The provider, model, and other request fields remain in the forwarded request; they are omitted above only to focus on the transformed fields.

Validate and verify

kt policy test currently does not invoke the gateway's dedicated request rewrite handler. A passing pack test with only this policy is therefore not proof that a rewrite occurred.

Use this rollout loop instead:

kt policy lint --file policy-config.yaml
kt gateway run \
--listen 127.0.0.1:41002 \
--agent rewrite-verification \
--policy-config policy-config.yaml

In another terminal, send a representative request:

export KEEPTRUSTS_CLIENT_TOKEN="replace-with-separate-client-token"

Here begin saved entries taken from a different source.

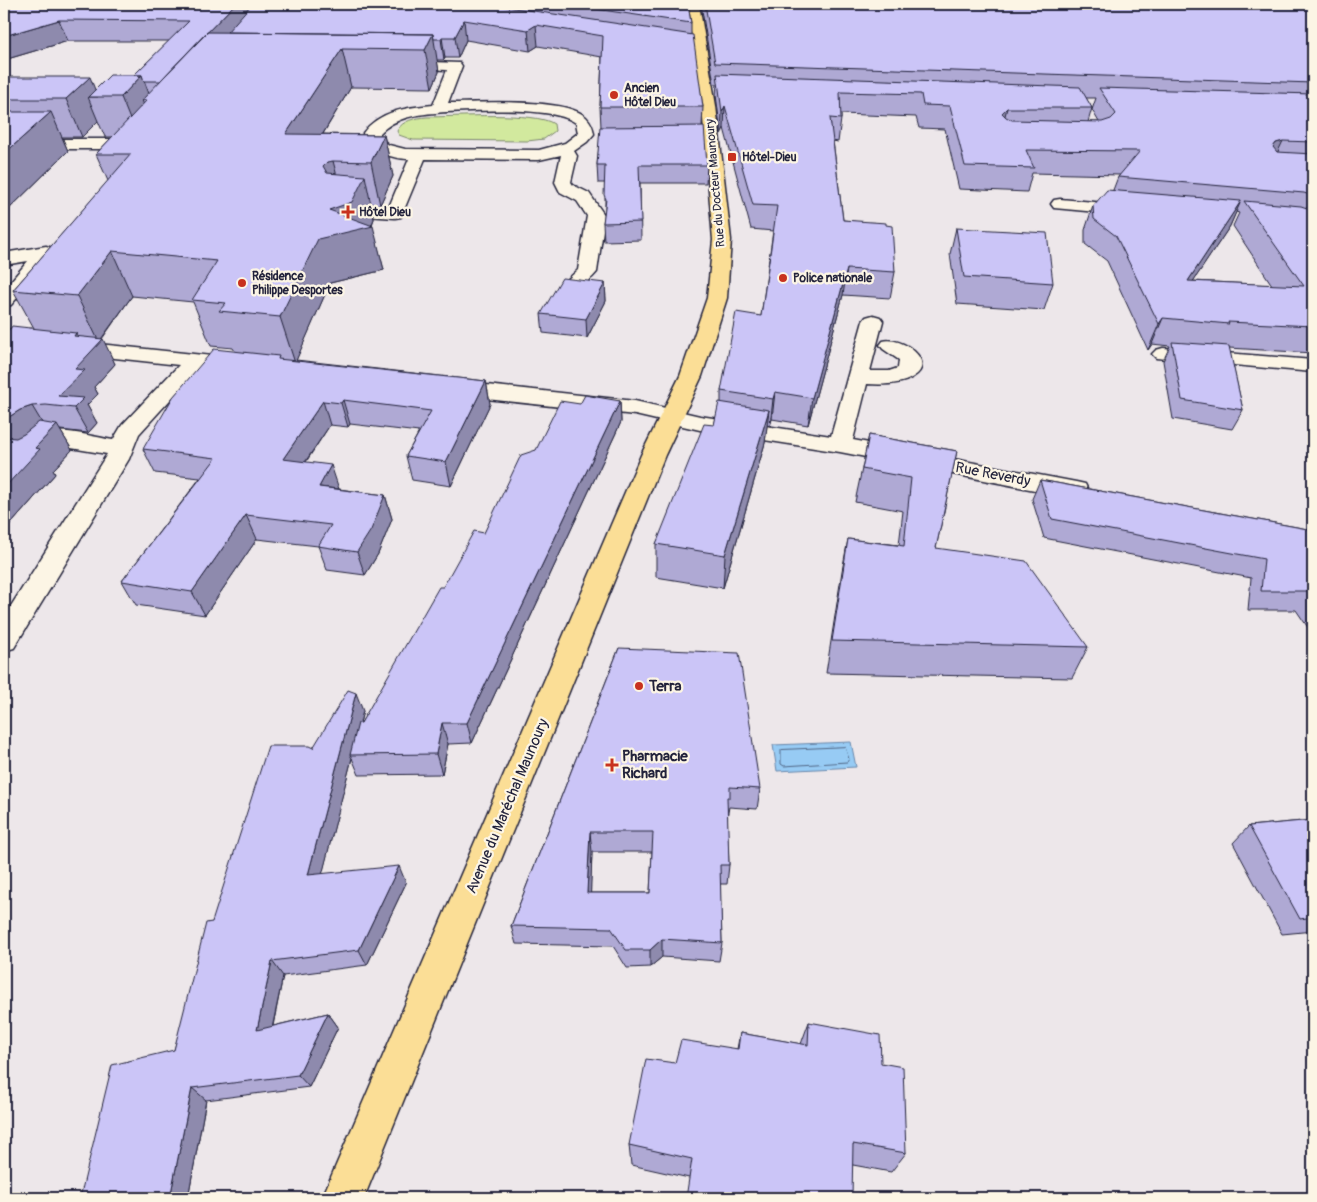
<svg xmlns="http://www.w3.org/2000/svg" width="1317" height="1202" viewBox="0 0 1317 1202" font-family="Pangolin,sans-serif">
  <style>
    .green { fill: #d2e99e; stroke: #7a866c }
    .water { fill: #97cbf4; stroke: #6887aa }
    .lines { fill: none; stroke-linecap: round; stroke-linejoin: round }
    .shore { stroke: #516685; stroke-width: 1 }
    .minor-casing { stroke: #22223b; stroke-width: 3 }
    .major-casing { stroke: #22223b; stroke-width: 3 }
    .minor { fill: #fcf5e5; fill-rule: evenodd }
    .major { fill: #fbde96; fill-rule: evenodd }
    .wall { fill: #afa9d4; stroke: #22223b; fill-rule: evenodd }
    .shaded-wall { fill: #8e8aad; stroke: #22223b }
    .building { fill: #cbc5f7; stroke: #22223b; fill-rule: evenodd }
    .poi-dot { fill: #c8321e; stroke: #fcf5e5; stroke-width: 2 }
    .labels { text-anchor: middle; stroke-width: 4.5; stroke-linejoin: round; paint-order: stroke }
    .far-poi-label { font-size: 12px; font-weight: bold; fill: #22223b; stroke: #fcf5e5; text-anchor: start }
    .far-street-label { font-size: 12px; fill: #22223b; stroke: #fcf5e5 }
    .street-label { font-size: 15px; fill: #22223b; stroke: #fcf5e5 }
    .poi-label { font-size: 15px; font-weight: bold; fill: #22223b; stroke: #fcf5e5; text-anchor: start }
  </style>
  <rect width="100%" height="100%" fill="#ede7ea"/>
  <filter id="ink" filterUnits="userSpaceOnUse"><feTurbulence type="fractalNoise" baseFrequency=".02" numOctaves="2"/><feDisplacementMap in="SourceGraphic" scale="10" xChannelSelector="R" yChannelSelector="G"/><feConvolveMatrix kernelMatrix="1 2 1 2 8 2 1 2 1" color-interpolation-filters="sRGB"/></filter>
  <g filter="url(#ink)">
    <path class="green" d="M427,117c25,0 109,-6 127,7l1,7 -11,8 -17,2 -114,-1 -14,-5 -2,-4c5,-11 19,-13 30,-14z"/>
    <path class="water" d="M851,742l5,25 -79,4 -4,-26z"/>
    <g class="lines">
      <path class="shore" d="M845,747l4,12 -2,3 -63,4 -3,-2v-14z"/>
      <g class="minor-casing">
        <path id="minor" d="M401,61l59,2 2,3 -14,37c29,0 118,-6 138,14 5,5 7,10 8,17l-7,8 -13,9 3,5 -6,26 2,3 16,8 16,23 -8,56c-7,9 -15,14 -26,11l-3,-4 10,-9 9,-54 -10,-15 -17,-9 -5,-10 6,-27 -22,5 -114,-1 -24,58 -6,1 -57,-4 -3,-4 3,-4 6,-1 45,2 20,-48c-16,0 -43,-8 -46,-26 16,-22 45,-26 70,-28l14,-35 -51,-2 -2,-3 2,-3zM447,112c31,-1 105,-6 129,11l2,10 -13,10 -26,7 -134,-1 -16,-4 -10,-8v-3c18,-19 43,-20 68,-22z
          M4,139h137l6,2 2,3 -2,3 -6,2h-137z
          M1060,199l69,6 6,1 3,4 -3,4 -6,1 -75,-7 -3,-4 3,-4z
          M46,246l7,2 2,4 -2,4 -8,2 2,3 -2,4 -34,40 -7,2v-18l24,-28 -24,4v-12z
          M873,315l7,2 3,4 -13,50h19l9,-3 1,-8 -16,-11 -3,-4 3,-4c19,-5 55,21 30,36 -12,8 -32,8 -46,7l-14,56 223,42 9,2 3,6 -3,6 -9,2 -236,-46 -140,-22 -65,-15 -185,-20 -8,-2 -3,-5 3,-5 8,-2 185,20 65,15 131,20 32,-115 3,-4z
          M4,334l237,25 8,1 3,5 -3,5 -8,1 -41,-4 -61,67 -10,25 -115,189 -10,3v-34l103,-163 -54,-9c-12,7 -12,15 -28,10l-4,-5c20,-31 61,-15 92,-10l9,-15 57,-60 -175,-19z
          M1163,348l150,12v12l-157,-14 -4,-4 4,-4z"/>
      </g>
      <g class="major-casing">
        <path id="major" d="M687,4h12l17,102 15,134 -4,58 -25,78 -37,79 -301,743h-42l319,-743 39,-79 27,-78 6,-58 -11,-134z"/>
      </g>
      <use href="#minor" class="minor"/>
      <use href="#major" class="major"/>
    </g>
    <path class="wall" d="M4,4h684l3,19v12l12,72 -1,19 5,39 -1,18h-66l1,57 -37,1 -1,-18 2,-13v-27h-7l-1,-18 4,-38 -1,-20 2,-50 -64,-11 -8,5 -64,-11 -8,18h-13l-1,2h-7l2,12 -7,16 -81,-1 -28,47 61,1 9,41 -13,29 -9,-1 3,15 -2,6 12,45 -54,13 -34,77 190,21 4,23 -39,82 -39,-6 -6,-24 13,-24 -69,-8 -2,3 -18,-2 -24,37 33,27 46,6 7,24 -14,35 -13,21 -38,-5 -9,-24 -61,-7 -52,76 -69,-10 -14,-24 78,-103 -45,-5 -12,-24 92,-98 -2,-3 -22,-2 -18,-44 -61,-6 -30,43 13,25 -21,23 4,7 -11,11 10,18 -9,10 -28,-3 12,20 -19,20 2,4 -51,58 6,-203 24,-1 -21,-38 95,-109 -12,-27 16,-17h-7l-7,-16 -16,16h-20l6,14 -64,63v-137l91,13 39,-15 35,-34h-101l-64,19z
      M701,4h612v349l-84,-5 14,62 -11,19 -59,-10 -10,-58 7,-15 -18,-2 -4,6 -41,-89 -22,-17v-14l8,-24 20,-16 5,-13 2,-2 -88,-2 -5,19 -68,-3 -14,-60 -26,-1 -3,-11 -75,-3v5l-3,23 -5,-1 10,79 43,5 9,47 -5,26 -47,-3 -35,130 -36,-6 -2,7 -3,-1 -2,18 -42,145 -67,-11v-33l58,-119 7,-23v-11l40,-75 12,-85 -22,-2 -27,-101 -3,6 -5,-39 1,-11h-3zM1086,98h10l-4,12 7,12h-11l4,-14zM1236,212l3,1 -6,13 39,59 -79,-4 37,-55z
      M956,228l97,55 -9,27 -87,-6 -7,-50z
      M605,283l1,18 -19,37 -44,-5 -2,-19z
      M620,401l1,21 -149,321 -24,1 -6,30 -83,1 -7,-17 -30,116 84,9 -39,82 -84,11 -10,50 55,-13 10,14 -29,60 -103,13 -18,98h-108l94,-148 38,-128 101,-174 50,-37 -3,12h1l82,-136 41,-54 52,-83 44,-46z
      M869,435l88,16 -21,97 152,99 -16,31 -246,-5 16,-102 6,-32 51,6 4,-34 -48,-9z
      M1040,480l273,50v99h-4l-13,-19h-48l3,-32 -207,-40 -12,-39z
      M619,648l141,141 -3,20 -28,-2 -2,11 2,47 -2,19h-7l2,59 -3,18 -57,-4 -12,10 -23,1 -14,-22 -97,-2 -5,-18zM592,852h60l-2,41h-60z
      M1313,820v111l-31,3 -49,-91 16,-17z
      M809,1022l72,41 25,90 -15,19 -38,-7 -164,13 -58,-13 -2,-20 46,-82 62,-14 3,-16 61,11z"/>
    <path class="shaded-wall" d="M235,4h24l-30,32 -69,45z
      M59,20l9,21 -64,19v-24z
      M464,20l2,20 -8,18 -3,-21z
      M536,25l2,21 -8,5 -2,-21z
      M433,34l6,38 -7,16 -7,-38z
      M442,37l3,21 -1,2 -3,-21z
      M342,49l9,38 -53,88 -12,-41z
      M142,75l15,40 -10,-15h-5l8,22 -13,15 -16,-40z
      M90,77l8,20h-10l10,24 -16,16 -16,-38z
      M725,106l-1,22 -3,6 1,-22z
      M1007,108l-6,23 1,-18z
      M51,112l17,39 -64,63v-60z
      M384,135l9,41 -13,29 -9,-43z
      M1283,141l-11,23 1,-17 3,-4z
      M333,161l11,42 21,-27 9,43 -3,7h2l11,44 -54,13 -35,80 -15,-46 49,-107 -6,-44 4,-4z
      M1241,201l-11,25 -54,81 12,-26z
      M112,251l20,45 -33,46 -22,-46z
      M847,269l-4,26 -35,130 4,-27z
      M605,283l1,18 -19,37 -1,-19z
      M1163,318l-11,26 -4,6 11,-26z
      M76,333l12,22 15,-16 12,25 -21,23 4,7 -11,11 10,18 -9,10 -14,-25 -16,-12 17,-27 -1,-33z
      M486,381l4,23 -39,82 -5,-24z
      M775,392l-3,27 -2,7 3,-27z
      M343,400l7,24 -2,3 -7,-24z
      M323,401l7,24 -39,58 -8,-24z
      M620,401l1,21 -149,321 -5,-20z
      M32,406l15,25 -32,23 -11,-17v-14l5,-6 11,-7z
      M769,410l-4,33 -42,145 2,-33z
      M57,425l15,25 -19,20 2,4 -51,58v-44l31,-40z
      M331,465l8,24 -20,-2z
      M385,495l7,24 -14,35 -13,21 -8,-23z
      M246,515l11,24 -52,76 -13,-23z
      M356,693l7,18 -11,43 -2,1 2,3 -34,133 -10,-16z
      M442,723l6,21 -6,30 -6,-20z
      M590,832l2,20 -2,60 -3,-19z
      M399,866l7,17 -39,82 -8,-15z
      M662,939v18l-12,10v-17z
      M272,961l11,15 -14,67 -12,-13z
      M328,1013l10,14 -29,60 -11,-12z
      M192,1088l14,12 -18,98h-18z
      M240,1194l6,4h-8z"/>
    <path class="building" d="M4,4h231l-75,77h-16l-2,-6h-8l55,-54 -130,-1 -55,16z
      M252,4h235l206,31 10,72h-103l3,-71 -67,-11 -8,5 -64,-10 -9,17h-13l-1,2h-7l-1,-5 -206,-2z
      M561,4h127l3,19z
      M705,4h608v79l-598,-20z
      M207,32l226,2 -8,16 -83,-1 -56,85 98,1 -13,27 -38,-1 -6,1 -4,4 4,7 38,3 -13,26 -23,8 44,16 -55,13 -38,78 -61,-6 7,-8 -34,-3 25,-39 -105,-10 -35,45 -64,-6 118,-136h-35l51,-54h-5z
      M717,74l363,13 12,21h-85l-5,5 4,4 6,3 90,2 9,-3 5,-5 -17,-26 214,6v48l-30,-1 -7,2 -3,4 4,5 36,2v42l-9,-3 -186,-16 22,-26 -114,-1 8,18 -69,-2 -15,-60 -27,-1 -2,-11 -81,-2 1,27 -11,-1 13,102 43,3v2l6,1 3,46 -48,-3 -35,129 -37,-6 -2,7 -52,-8 15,-79 25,4 16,-110 -24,-1 -28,-99 -3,6z
      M110,75h32l-21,22h-33z
      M4,77h86l-24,22h-62z
      M4,112h47l-47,42z
      M704,126l3,39h-68l2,57 -38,1 3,-24 -2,-4 1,-30h-8l3,-38z
      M1107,190l134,11 -53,80 116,5 -60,-85 57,5 12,4v116l-85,-4 1,2 -66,-6 -4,6 -43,-88 -22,-17 -1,-13z
      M956,228l91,5 6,50 -89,-6z
      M562,278l43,5 -19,36 -45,-5z
      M12,326l64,7 -2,3 29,3 -28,30 10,1 -27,26 26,2 -10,10 -28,-3 -14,1 -12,4 -11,7 -5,6v-94h6z
      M1172,342l57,4 14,64 -61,-10z
      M214,349l65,7 -1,3 208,22 -40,81 -40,-6 25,-45 -88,-11 -2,3 -18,-2 -40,58 48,6 -12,22 66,8 -14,35 -14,22 -39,-6 13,-21 -85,-10 -54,77 -70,-11 94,-123 -73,-9 30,-52z
      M585,395l35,6 -153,322h-25l-6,31 -86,1 8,-32h3l78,-136h4l31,-56 10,2 37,-78 15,-5 24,-49 20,3z
      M719,402l50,8 -44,145 -69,-11 48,-120 10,1z
      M39,422l18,3 -22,23 5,1 -36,39v-51l12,1 8,-4z
      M869,435l88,16 -21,97 90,13 62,86 -256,-6 16,-102 56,7 7,-68 -49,-9z
      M1040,480l273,50v65l-3,-4h-49l3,-32 -212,-40z
      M619,648l120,5 21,136 -30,-2v10h-3l2,68h-9l2,78 -60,-4 -12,11h-24l-15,-22 -100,-2zM590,832h63l-3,61h-63z
      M348,690l8,3 -48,182 91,-9 -40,84 -87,11 -15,69 71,-17 -30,62 -106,13 -22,110h-90l32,-133 62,-15 32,-127 6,-1 56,-176h41l4,2z
      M1313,820v97l-13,2 -51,-93z
      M809,1022l71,13 1,28 22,4 3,86 -53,-9 -1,54h-166l6,-39 -63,-14 17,-86 29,4 6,-23 57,9 2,-16 68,12z
      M240,1194l-2,4h-11z"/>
  </g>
  <g class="poi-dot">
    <circle cx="614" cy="95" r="5"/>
    <rect x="727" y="152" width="10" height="10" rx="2.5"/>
    <path d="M345.5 204.5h5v5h5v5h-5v5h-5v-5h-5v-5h5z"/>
    <circle cx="783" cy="278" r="5"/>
    <circle cx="242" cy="283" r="5"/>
    <circle cx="639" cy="686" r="5"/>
    <path d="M609.5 757.5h5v5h5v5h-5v5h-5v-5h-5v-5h5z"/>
  </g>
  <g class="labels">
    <g class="far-poi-label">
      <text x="624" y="92">Ancien<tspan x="624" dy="14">Hôtel Dieu</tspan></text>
      <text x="742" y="161">Hôtel-Dieu</text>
      <text x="359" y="216">Hôtel Dieu</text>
      <text x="252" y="280">Résidence<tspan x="252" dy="14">Philippe Desportes</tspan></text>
      <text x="793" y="282">Police nationale</text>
    </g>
    <g class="far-street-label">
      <text transform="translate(715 183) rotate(-95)" y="4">Rue du Docteur Maunoury</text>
    </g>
    <g class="street-label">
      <text transform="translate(993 474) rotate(11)" y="5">Rue Reverdy</text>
      <text transform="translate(507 806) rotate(-67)" y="5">Avenue du Maréchal Maunoury</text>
    </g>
    <g class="poi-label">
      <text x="649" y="691">Terra</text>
      <text x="622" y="761">Pharmacie<tspan x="622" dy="17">Richard</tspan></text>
    </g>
  </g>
  <rect width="1317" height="1202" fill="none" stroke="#fcf5e5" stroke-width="20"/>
  <rect x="10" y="10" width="1297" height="1182" fill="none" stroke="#22223b" stroke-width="2" filter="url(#ink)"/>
</svg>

curl -fsS http://127.0.0.1:41002/v1/chat/completions \
-H "Authorization: Bearer ${KEEPTRUSTS_CLIENT_TOKEN}" \
-H "Content-Type: application/json" \
-d '{
"model": "replace-with-model-id",
"stream": false,
"messages": [
{
"role": "user",
"content": "Email alice@example.com about confidential pricing."
}
]
}'

Then correlate the request ID with kt events tail --since 10m --json and confirm the nested result has:

  • reason_code: request_rewriter.applied;
  • rules_applied greater than zero; and
  • the expected system_message_applied value.

For high-assurance rollout, send the gateway to a controlled inspection upstream and verify the exact forwarded JSON. Provider output alone can be ambiguous because a model may not reveal every request transformation.

Limitations

  • The policy always allows; it cannot reject an unsafe transformed request.
  • Invalid regexes are skipped without a policy error.
  • String containment prevents duplicate prefix/suffix or system insertion only for an exact existing string.
  • Non-string and unsupported content shapes are untouched.
  • Rule names are not included in current policy-result details.
  • This handler does not provide semantic rewriting or model-based classification.
  • A request blocked by the pre-request chain returns before the dedicated rewrite step, so no rewritten payload is forwarded.

Troubleshooting

SymptomLikely causeResolution
request_rewriter.no_matchNo supported string field changed, the condition missed, the regex missed, or the regex was invalid.Inspect the request shape and test the exact pattern/condition against representative text.
System message was not addedIt was empty, already contained in the existing system text, or neither messages nor input had a supported shape.Use a non-empty string and inspect the JSON structure.
Prefix appears more than once across messagesRules apply independently to every supported text field.Add a narrower condition or reduce the fields that contain the trigger.
A multimodal content item is unchangedOnly string content fields are supported.Put the governed text in a supported string field or use another policy designed for that payload.
Lint rejects a rule that runtime could defaultname and replacement are schema-required.Add both fields; do not rely on runtime defensive defaults.
Pack tests pass but live request is unchangedkt policy test does not execute this runtime handler.Run an integration request and inspect the nested decision result plus forwarded JSON.